# [Source data]
■ ■ ■ ■ ■ ■ ■

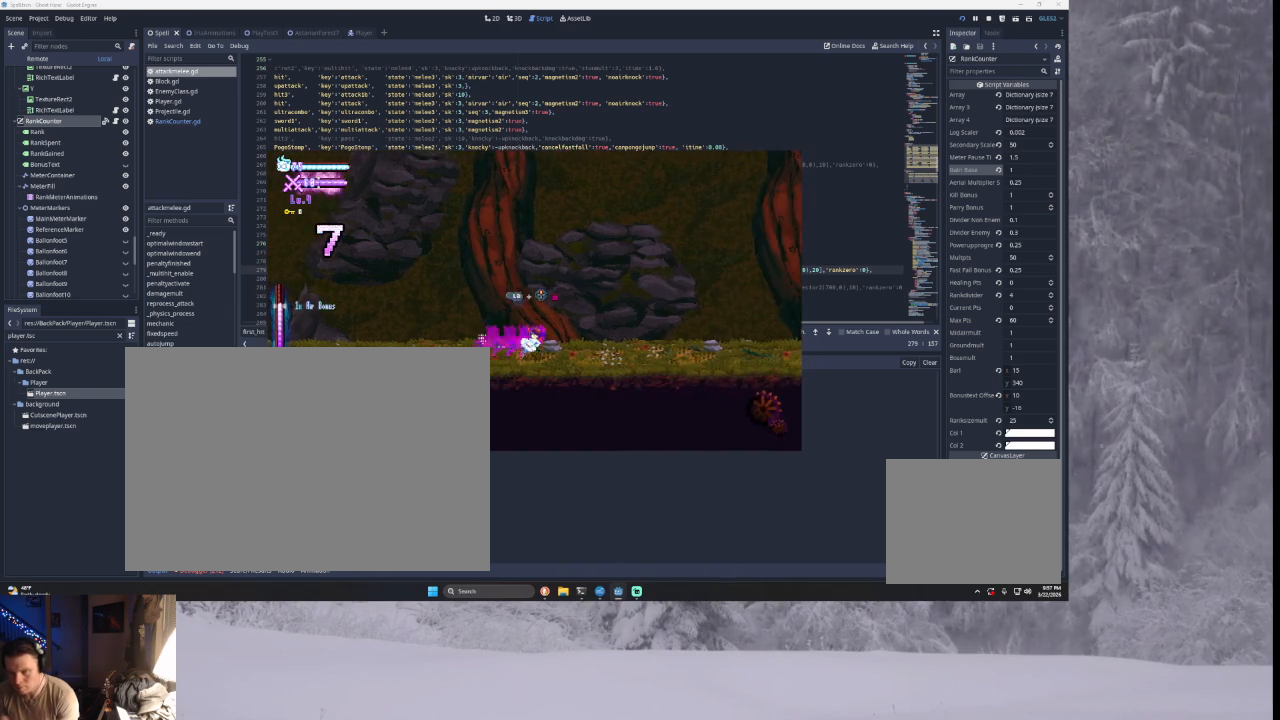
{"buttons": [], "left_stick": "center", "right_stick": "center", "events": [[67, "L1", "down"], [267, "L1", "up"], [333, "L1", "down"], [500, "L1", "up"]]}
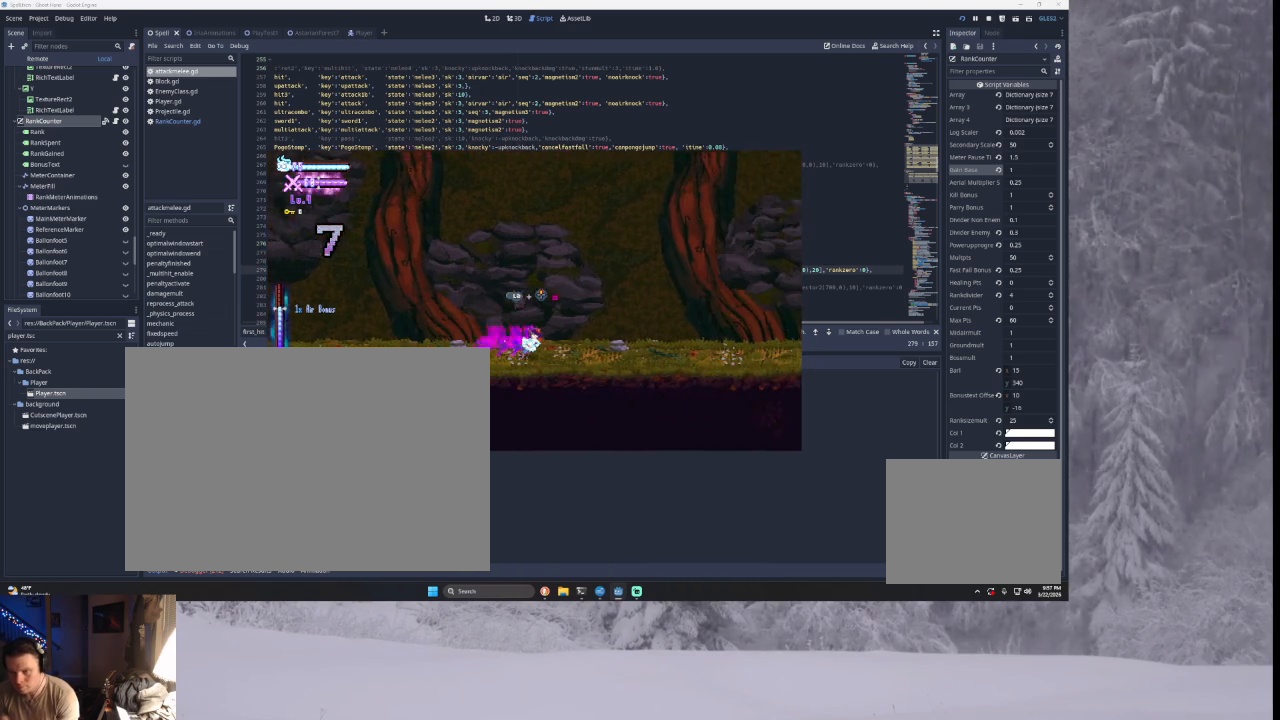
{"buttons": ["L1"], "left_stick": "center", "right_stick": "center", "events": [[100, "L1", "down"], [300, "L1", "up"], [433, "L1", "down"]]}
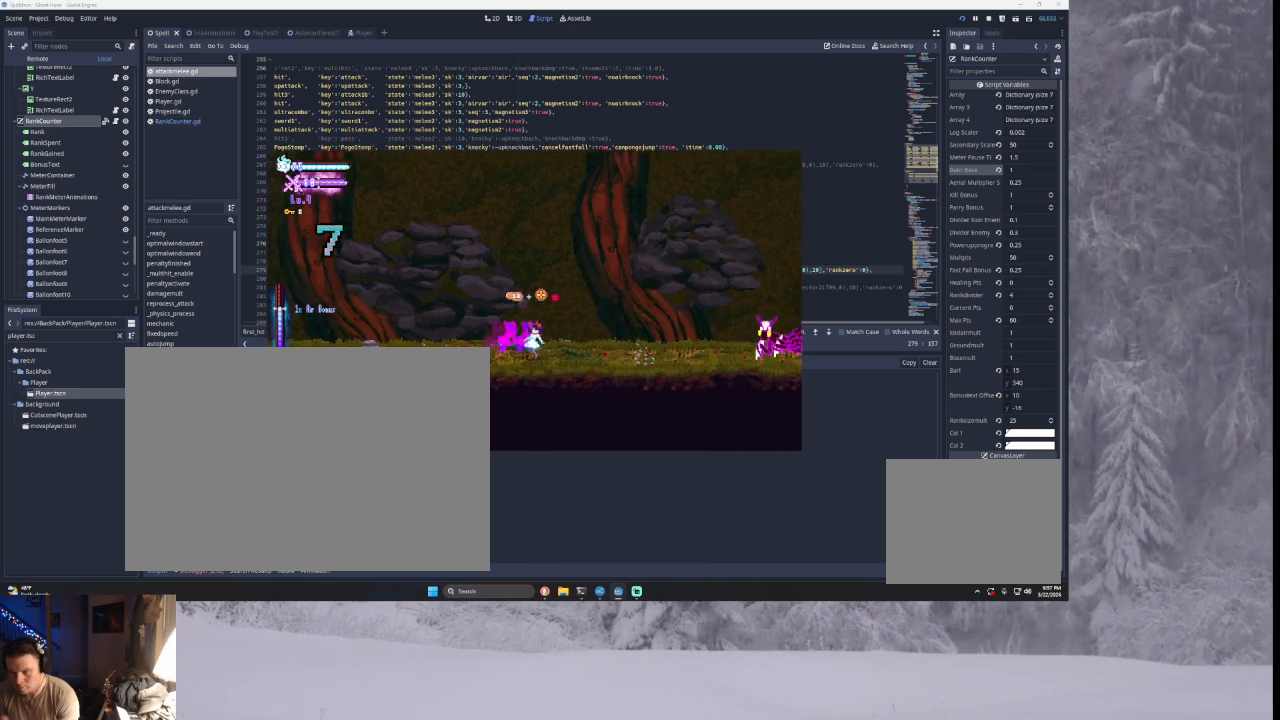
{"buttons": [], "left_stick": "right", "right_stick": "center", "events": [[100, "L1", "up"], [167, "L1", "down"], [367, "L1", "up"], [367, "left_stick", "right"]]}
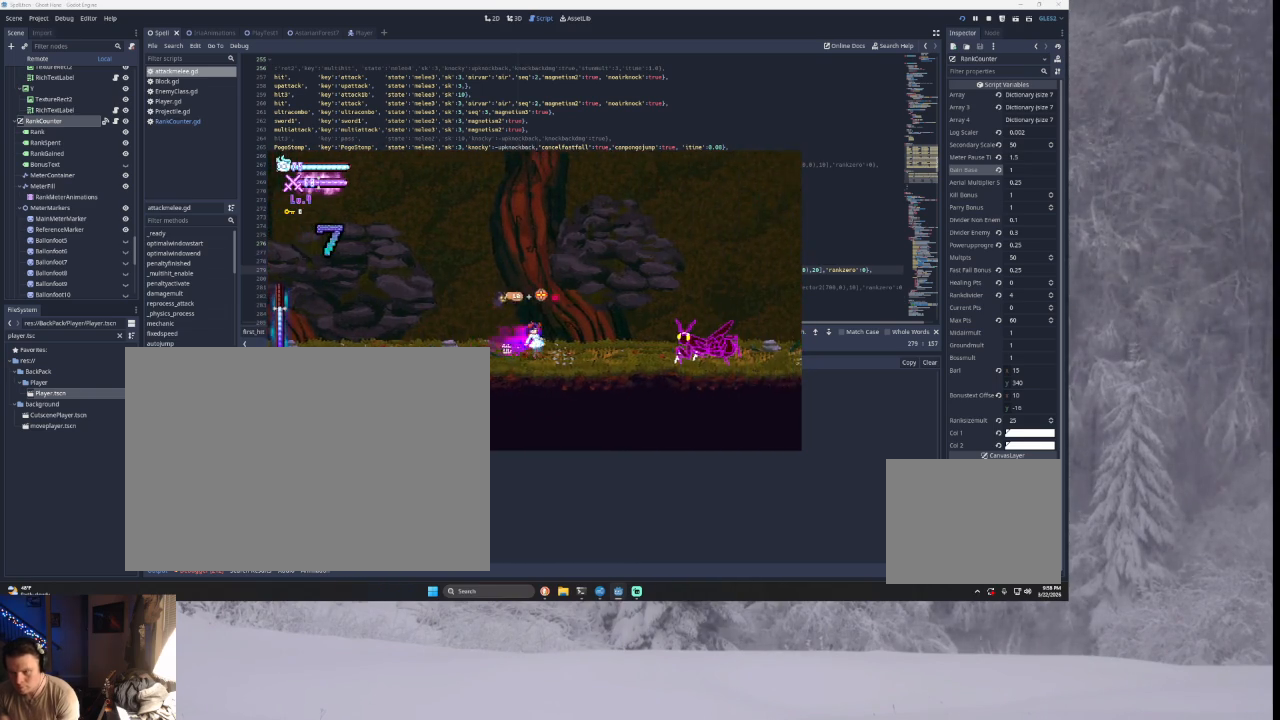
{"buttons": ["SQUARE"], "left_stick": "down", "right_stick": "center", "events": [[33, "TRIANGLE", "down"], [267, "TRIANGLE", "up"], [367, "SQUARE", "down"], [367, "left_stick", "center"], [467, "left_stick", "down"]]}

■ ■ ■ ■ ■ ■ ■

# [The task]
Nothing but the text of the listing should be set down, exactly, with the pictures left behind.

# [Exercise answer]
{"buttons": [], "left_stick": "center", "right_stick": "center", "events": [[67, "L1", "down"], [267, "L1", "up"], [333, "L1", "down"], [500, "L1", "up"]]}
{"buttons": ["L1"], "left_stick": "center", "right_stick": "center", "events": [[100, "L1", "down"], [300, "L1", "up"], [433, "L1", "down"]]}
{"buttons": [], "left_stick": "right", "right_stick": "center", "events": [[100, "L1", "up"], [167, "L1", "down"], [367, "L1", "up"], [367, "left_stick", "right"]]}
{"buttons": ["SQUARE"], "left_stick": "down", "right_stick": "center", "events": [[33, "TRIANGLE", "down"], [267, "TRIANGLE", "up"], [367, "SQUARE", "down"], [367, "left_stick", "center"], [467, "left_stick", "down"]]}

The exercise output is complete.